The Nimble 25 Arctic, also called just the Nimble 25, is an American trailerable sailboat that was designed by Ted Brewer as a cruiser and first built in 1988.

==Production==
The design was built by Nimble Boats in the United States from 1988 until 1993, but it is now out of production.

==Design==
The Nimble 25 Arctic is a recreational keelboat, built predominantly of fiberglass, with wood trim. It has a fractional sloop rig or optional yawl rig, a canoe hull, a plumb stem, an angled transom, a transom-hung rudder controlled by a tiller or a wheel and a fixed stub keel with a retractable centerboard or an optional fixed keel. It displaces 2900 lb and carries 1000 lb of ballast.

The keel-equipped version of the boat has a draft of 2.5 ft, while the centerboard-equipped version has a draft of 4.17 ft with the centerboard extended and 1.33 ft with it retracted, allowing operation in shallow water or ground transportation on a trailer.

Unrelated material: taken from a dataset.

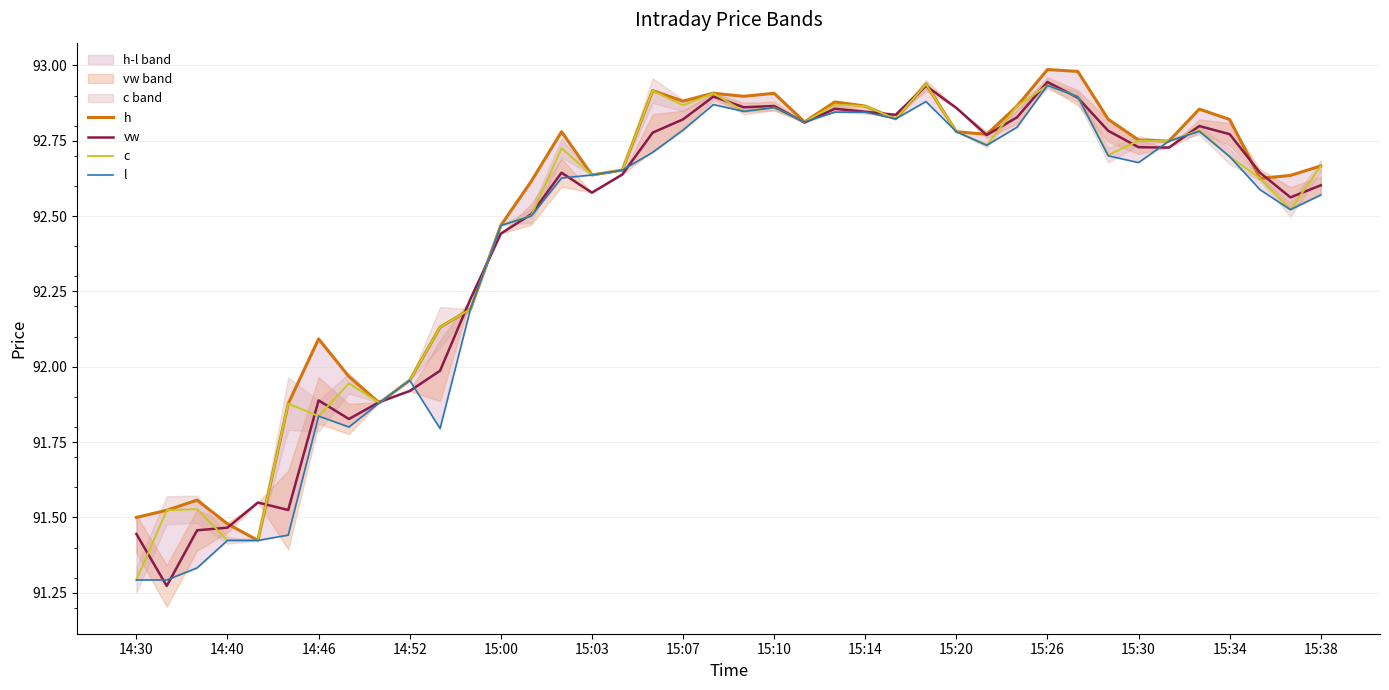

Read the c value at 23.

92.9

The design was produced in a number of different versions, including a "tropical" model with opening bronze ports and a solar vent, an "offshore" model with 200 lb additional ballast in a lead shoe and a "pilothouse" model with a pilothouse and wheel steering that provided greater headroom below decks.

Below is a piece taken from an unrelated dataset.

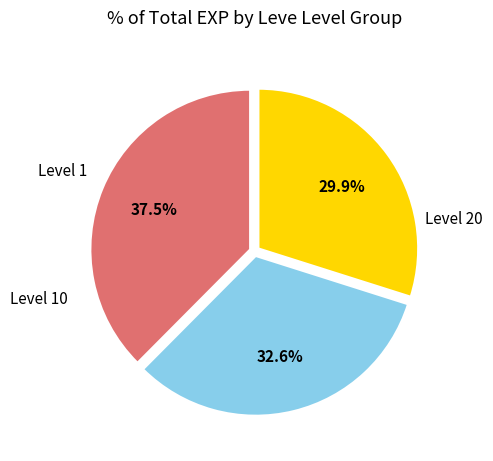

To the nearest percent, what is the difference between the largest and smallest slice percentages?

8%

The pilothouse model was later developed into the Arctic 25 and the Kodiak 26.

The boat is normally fitted with a small well-mounted 4 to 6 hp outboard motor for docking and maneuvering.

The design has sleeping accommodation for four people, with a double "V"-berth in the bow cabin and two straight settees in the main cabin. The galley is located on the port side amidships. The galley is equipped with a sink. The head is located just aft of the bow cabin on the port side. Cabin headroom is 54 in.

The design has a PHRF racing average handicap of 249 and a hull speed of 6.5 kn.

==Operational history==
In a 2010 review Steve Henkel wrote, "Ted Brewer has done a good job of creating a traditional-looking but trailerable character boat that has some good things going for it. One thing we especially liked is the optional mizzen mast with a 31-square foot sprit-rigged balancing sail. Mast and all can be pulled out like a weed and stored on deck when not in use—or the sail can just be furled in place by wrapping around its tiny mast. The yawl in the sailplan, also available as a sloop, was available either as a centerboarder (dimensions above) or as a shoal keeler with a 2' 6" draft ... Best features: The pilothouse has two steering stations, one in the cockpit with a tiller, and the other below with a wheel. She steers well even with the rudder in the 'folded' position. She is well finished, with plenty of bronze hardware. Worst features: Her bottom is nearly flat and has hard bilges, so she tends to pound moderately in a chop."

In a 1990 owner-review in Cruising World, Ginny Walters described the boat as having, "traditional lines, up-to-date comforts, pilothouse weather protection, easy towing, easy launching, slid and seaworthy."